TEXT SEGMENT:
Monday, June 05, 2006

Structured Interviewing

A few weeks ago, I wrote a post on applied interviewing. Mark Tsimelzon, founder and President of Coral8, replied that Coral8 is a strong advocate of structured interviewing and has had tremendous success hiring the best and brightest by a well-defined, consistently applied hiring methodology. Mark kindly offered to serve as this blog's first guest writer and the post below is a wonderful "how to" structured interviewing guide. Thanks to Mark!

A Practical Guide to Structured Interviewing ============================================

All entrepreneurs agree that building a strong team is extremely important for their startup's success, but many first-time founders are not sure how to achieve it, and are baffled by the interviewing process. The number of questions and choices is indeed confusing: where to get the resumes, whom to invite to an interview, whether to conduct interview over the phone or in person, what to ask, how to evaluate the answers, etc.

STATED PROBLEM 1: In the post on structured interviewing, who is identified as the founder and President of Coral8?
STATED PROBLEM 2: Continue the guide to structured interviewing from its final sentence onward.

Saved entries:

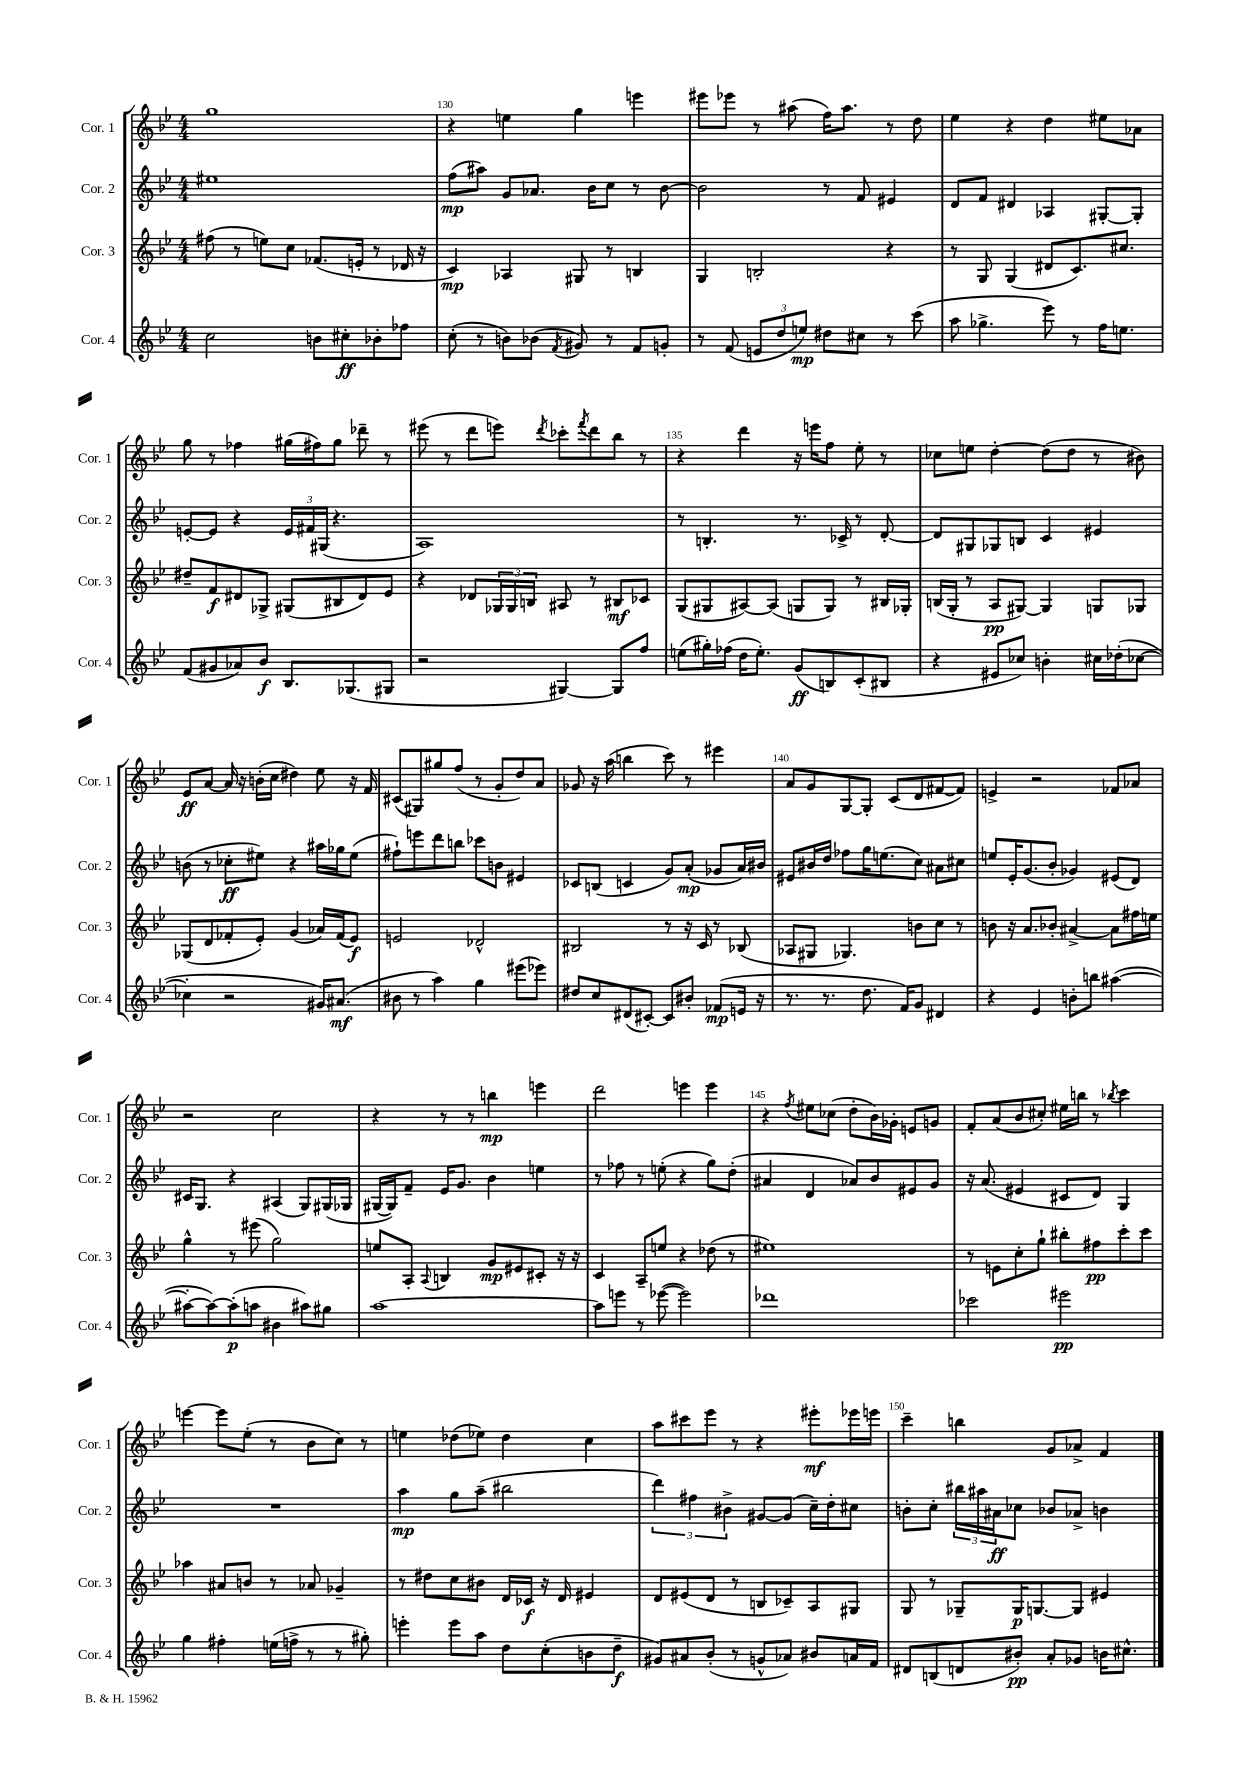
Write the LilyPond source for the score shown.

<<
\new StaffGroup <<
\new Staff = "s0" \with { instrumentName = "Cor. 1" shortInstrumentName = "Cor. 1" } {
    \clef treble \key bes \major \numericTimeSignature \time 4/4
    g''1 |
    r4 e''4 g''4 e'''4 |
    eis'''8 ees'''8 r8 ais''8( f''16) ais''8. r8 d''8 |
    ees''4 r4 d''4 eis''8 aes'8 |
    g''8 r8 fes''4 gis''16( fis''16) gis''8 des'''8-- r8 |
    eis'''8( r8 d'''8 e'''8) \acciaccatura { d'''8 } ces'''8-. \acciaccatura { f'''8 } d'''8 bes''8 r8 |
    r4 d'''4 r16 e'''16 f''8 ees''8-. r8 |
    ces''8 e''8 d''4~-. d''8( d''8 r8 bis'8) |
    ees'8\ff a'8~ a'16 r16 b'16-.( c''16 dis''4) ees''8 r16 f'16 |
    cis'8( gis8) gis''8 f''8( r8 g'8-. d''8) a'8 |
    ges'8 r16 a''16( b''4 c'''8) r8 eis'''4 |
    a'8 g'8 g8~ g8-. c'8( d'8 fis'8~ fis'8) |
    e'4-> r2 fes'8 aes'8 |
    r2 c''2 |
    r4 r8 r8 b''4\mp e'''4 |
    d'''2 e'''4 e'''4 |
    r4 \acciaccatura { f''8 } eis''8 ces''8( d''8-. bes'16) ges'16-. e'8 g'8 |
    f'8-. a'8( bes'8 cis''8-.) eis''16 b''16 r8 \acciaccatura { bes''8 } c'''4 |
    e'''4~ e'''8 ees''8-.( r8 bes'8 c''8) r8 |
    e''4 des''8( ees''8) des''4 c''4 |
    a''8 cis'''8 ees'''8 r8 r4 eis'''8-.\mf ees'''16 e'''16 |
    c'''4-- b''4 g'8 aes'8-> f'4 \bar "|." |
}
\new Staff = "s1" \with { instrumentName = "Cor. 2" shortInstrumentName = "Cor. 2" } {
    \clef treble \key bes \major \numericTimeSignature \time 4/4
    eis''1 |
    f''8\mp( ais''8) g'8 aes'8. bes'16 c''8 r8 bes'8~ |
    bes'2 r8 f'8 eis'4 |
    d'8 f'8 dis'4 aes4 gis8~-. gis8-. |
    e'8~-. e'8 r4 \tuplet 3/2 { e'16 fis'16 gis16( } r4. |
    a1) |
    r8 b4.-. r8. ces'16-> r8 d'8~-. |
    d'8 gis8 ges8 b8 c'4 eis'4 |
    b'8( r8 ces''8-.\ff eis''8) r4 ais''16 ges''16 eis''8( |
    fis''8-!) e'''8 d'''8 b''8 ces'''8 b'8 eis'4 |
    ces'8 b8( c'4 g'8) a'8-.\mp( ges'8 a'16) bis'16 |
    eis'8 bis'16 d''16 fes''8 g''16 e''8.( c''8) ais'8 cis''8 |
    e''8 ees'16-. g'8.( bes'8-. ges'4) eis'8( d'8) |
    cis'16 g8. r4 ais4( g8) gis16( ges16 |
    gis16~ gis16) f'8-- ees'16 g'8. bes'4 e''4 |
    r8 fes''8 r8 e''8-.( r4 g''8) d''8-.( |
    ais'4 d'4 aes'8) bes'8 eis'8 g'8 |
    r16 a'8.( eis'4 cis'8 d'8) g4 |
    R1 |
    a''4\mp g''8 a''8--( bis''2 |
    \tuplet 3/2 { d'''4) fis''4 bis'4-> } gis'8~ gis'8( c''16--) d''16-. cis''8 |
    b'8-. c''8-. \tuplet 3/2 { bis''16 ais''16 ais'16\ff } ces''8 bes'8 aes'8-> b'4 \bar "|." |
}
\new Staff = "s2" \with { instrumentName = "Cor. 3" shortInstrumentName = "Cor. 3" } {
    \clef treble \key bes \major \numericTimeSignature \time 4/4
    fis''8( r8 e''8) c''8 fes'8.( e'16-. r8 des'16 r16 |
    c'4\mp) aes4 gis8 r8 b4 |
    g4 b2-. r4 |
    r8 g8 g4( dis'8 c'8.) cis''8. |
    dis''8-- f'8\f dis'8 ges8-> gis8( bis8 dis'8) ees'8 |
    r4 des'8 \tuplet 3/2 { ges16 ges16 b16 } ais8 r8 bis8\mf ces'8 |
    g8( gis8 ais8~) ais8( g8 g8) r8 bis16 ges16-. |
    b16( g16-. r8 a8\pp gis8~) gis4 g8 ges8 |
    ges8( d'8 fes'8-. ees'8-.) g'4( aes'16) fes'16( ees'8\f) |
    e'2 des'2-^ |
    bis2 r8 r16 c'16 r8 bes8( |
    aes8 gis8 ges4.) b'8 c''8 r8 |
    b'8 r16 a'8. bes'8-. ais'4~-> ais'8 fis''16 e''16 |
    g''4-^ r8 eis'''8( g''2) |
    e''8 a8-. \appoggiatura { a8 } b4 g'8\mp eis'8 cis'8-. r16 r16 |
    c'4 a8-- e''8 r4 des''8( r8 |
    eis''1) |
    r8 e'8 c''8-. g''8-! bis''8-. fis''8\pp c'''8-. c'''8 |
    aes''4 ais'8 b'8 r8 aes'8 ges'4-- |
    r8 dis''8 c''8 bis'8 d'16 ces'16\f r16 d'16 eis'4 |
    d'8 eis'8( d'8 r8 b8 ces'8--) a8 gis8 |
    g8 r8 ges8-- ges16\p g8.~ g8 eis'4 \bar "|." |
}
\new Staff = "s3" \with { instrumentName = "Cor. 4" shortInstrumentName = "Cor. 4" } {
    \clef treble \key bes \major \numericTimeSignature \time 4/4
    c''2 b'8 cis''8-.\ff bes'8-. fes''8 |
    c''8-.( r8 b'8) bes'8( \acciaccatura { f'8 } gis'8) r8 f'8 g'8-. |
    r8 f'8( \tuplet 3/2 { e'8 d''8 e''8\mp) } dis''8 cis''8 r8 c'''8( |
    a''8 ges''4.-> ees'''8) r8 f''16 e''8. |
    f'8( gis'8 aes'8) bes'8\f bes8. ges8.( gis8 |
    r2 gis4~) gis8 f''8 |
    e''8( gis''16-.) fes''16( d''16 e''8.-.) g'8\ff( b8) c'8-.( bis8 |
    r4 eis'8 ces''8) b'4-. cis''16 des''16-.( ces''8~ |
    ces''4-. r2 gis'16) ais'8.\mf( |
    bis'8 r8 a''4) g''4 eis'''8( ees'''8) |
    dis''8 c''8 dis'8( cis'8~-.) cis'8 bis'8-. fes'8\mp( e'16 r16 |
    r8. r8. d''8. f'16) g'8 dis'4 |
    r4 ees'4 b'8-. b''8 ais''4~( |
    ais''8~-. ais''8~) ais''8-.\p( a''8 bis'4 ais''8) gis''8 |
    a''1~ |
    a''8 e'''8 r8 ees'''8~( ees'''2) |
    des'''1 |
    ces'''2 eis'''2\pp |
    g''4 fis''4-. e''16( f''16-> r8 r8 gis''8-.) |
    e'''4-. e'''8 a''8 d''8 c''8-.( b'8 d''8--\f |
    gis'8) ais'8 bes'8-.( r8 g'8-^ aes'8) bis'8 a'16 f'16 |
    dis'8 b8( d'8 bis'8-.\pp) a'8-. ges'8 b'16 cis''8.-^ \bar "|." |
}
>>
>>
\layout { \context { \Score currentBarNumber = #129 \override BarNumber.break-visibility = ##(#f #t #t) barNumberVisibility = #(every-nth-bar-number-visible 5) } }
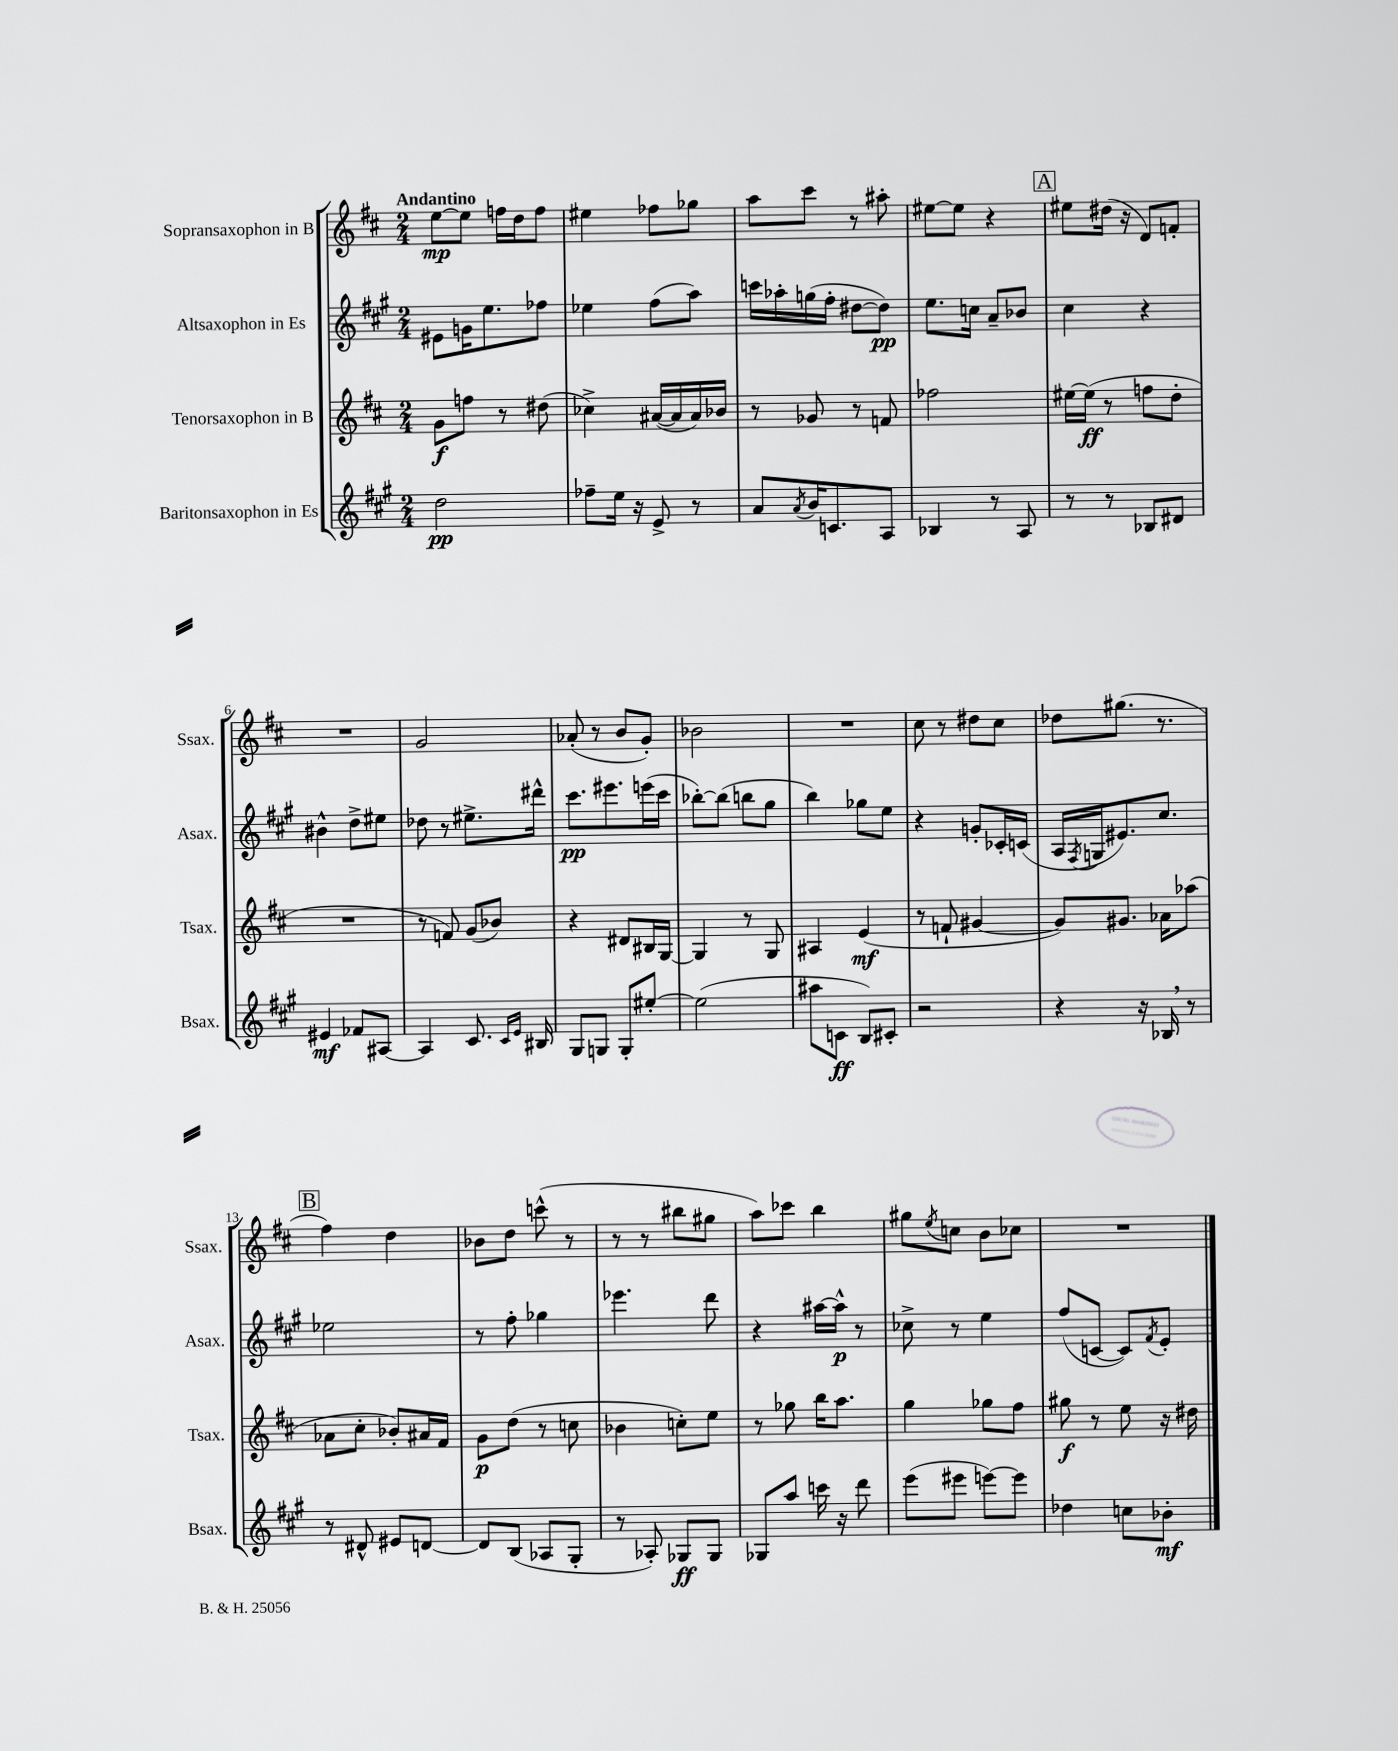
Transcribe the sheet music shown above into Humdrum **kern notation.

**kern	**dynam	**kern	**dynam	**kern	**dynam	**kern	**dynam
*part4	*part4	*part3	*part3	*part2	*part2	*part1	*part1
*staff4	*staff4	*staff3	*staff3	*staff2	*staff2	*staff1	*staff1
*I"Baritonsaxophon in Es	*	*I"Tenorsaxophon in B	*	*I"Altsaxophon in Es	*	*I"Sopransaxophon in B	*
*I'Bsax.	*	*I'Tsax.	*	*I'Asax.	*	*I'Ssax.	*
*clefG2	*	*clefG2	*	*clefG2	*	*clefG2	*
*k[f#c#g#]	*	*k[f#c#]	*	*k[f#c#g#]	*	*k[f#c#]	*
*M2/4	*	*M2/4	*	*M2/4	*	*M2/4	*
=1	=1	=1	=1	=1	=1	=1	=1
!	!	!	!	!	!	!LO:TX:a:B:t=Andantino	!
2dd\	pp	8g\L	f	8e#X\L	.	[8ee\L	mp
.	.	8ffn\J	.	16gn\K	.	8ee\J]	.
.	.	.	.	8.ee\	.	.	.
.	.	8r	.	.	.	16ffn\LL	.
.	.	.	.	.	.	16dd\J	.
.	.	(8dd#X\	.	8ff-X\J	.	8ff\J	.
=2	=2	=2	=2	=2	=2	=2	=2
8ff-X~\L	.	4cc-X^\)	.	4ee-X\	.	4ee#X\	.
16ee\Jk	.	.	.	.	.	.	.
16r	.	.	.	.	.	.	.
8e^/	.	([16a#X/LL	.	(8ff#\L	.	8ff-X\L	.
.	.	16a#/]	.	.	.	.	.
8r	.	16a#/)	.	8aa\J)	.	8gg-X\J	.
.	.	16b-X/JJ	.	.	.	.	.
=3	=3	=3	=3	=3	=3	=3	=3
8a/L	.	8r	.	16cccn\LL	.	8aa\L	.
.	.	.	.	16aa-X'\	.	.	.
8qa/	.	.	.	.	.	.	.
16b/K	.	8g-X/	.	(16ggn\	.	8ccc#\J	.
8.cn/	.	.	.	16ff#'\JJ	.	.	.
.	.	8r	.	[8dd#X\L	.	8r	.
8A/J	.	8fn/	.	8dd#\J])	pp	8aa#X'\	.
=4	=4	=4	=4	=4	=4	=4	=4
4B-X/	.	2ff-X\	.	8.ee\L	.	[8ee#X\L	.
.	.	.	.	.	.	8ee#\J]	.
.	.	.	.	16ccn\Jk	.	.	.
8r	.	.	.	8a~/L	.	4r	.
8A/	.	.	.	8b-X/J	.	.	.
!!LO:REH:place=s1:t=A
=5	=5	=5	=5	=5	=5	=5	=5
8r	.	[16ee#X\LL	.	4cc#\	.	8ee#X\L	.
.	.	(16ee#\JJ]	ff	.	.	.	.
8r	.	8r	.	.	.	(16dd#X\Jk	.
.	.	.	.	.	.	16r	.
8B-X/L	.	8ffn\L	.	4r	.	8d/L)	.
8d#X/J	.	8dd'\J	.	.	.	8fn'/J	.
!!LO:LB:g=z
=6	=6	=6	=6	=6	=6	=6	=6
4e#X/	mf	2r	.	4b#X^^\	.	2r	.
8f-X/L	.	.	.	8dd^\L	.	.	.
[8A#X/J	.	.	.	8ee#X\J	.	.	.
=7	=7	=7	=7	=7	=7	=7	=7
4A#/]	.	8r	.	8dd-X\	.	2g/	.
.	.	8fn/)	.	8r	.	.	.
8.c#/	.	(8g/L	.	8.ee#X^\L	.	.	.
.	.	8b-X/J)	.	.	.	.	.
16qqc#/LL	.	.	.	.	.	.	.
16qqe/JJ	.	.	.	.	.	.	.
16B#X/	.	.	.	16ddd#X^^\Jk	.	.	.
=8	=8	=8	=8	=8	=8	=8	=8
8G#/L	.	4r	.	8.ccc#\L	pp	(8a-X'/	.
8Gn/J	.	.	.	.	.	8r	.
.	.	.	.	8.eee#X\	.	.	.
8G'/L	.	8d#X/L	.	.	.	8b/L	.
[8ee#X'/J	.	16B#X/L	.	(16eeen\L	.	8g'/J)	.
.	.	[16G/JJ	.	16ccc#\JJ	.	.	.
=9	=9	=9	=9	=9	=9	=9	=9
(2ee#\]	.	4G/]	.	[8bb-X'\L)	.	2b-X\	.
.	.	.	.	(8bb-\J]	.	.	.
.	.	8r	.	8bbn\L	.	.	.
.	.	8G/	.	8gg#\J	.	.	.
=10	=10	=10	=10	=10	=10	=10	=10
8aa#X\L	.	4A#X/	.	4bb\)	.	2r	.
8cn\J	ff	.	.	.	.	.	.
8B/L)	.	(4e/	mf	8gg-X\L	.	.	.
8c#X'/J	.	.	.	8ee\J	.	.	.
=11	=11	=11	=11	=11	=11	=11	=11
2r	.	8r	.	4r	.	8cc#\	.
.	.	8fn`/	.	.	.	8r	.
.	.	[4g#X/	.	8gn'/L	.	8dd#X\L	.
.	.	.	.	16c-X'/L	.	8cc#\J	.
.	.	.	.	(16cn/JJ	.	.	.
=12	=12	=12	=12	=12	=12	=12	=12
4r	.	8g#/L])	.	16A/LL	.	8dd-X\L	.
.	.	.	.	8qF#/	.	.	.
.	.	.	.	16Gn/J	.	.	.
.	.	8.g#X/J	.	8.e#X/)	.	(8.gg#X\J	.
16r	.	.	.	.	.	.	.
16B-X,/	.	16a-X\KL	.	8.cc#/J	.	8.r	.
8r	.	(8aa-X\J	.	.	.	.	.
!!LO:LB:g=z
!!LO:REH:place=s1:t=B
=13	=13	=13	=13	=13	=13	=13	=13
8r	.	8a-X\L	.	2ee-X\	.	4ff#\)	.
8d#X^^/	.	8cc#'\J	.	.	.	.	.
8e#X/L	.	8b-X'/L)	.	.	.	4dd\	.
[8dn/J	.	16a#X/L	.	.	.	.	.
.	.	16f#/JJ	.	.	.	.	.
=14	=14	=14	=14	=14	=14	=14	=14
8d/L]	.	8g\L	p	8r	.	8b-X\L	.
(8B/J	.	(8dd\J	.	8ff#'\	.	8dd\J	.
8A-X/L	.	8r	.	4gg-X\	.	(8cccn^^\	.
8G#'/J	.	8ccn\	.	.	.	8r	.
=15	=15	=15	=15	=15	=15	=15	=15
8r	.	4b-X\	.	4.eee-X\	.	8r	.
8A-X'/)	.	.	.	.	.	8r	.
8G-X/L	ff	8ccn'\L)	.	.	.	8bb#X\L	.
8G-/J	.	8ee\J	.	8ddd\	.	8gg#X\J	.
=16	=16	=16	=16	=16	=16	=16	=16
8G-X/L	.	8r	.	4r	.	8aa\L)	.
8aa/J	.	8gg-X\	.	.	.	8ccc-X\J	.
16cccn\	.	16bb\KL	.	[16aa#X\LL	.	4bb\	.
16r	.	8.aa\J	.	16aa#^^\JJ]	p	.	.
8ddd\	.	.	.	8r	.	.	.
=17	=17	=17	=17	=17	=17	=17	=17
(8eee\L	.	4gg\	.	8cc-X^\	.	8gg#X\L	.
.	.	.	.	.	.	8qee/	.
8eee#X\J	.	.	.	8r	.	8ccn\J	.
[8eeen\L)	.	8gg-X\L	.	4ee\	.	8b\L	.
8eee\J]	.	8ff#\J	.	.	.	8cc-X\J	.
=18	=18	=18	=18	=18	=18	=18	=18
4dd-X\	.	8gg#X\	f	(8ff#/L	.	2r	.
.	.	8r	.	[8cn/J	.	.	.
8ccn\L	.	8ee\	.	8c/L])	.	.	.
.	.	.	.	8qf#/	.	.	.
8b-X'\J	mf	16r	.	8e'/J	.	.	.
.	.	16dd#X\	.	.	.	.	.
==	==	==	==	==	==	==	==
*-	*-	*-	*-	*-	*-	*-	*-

REPLY 1: Mark Tsimelzon

REPLY 2:
Luckily, the structured interviewing approach Will wrote about recently can help. Below are some details of how we apply structured interviewing at Coral8 ( a Silicon Valley startup building a platform for real-time analysis of large volumes of data). While what follows applies mainly to engineers (software, QA, support, professional services), the same would apply to many other job functions and positions.

Like any complex process, the interviewing process is best structured and analyzed as a sequence of phases. At Coral8, we have four phases: email interview, phone interview, the first in-person interview (with 1-2 person), the second in-person interview (3-4 others). Whether you have the same stages or not is not important. What's important is having a clear understanding of a) why you are having each phase b) what you are trying to accomplish, and c) how you are going to evaluate the results. It helps if all the interviewers share this understanding, and keep the process as consistent across candidates as possible.

Let's consider the phases separately.

Email interview

Most startups complain that just finding a good candidates is the hardest part of the process. Post a job description at any jobs web site, and you'll receive hundreds of resumes, most of them from people who are not even remotely qualified. Hire a recruiter, and he'll be sending dozens of resumes your way, again often from poorly qualified candidates. Just opening and reading those resumes is often overwhelming.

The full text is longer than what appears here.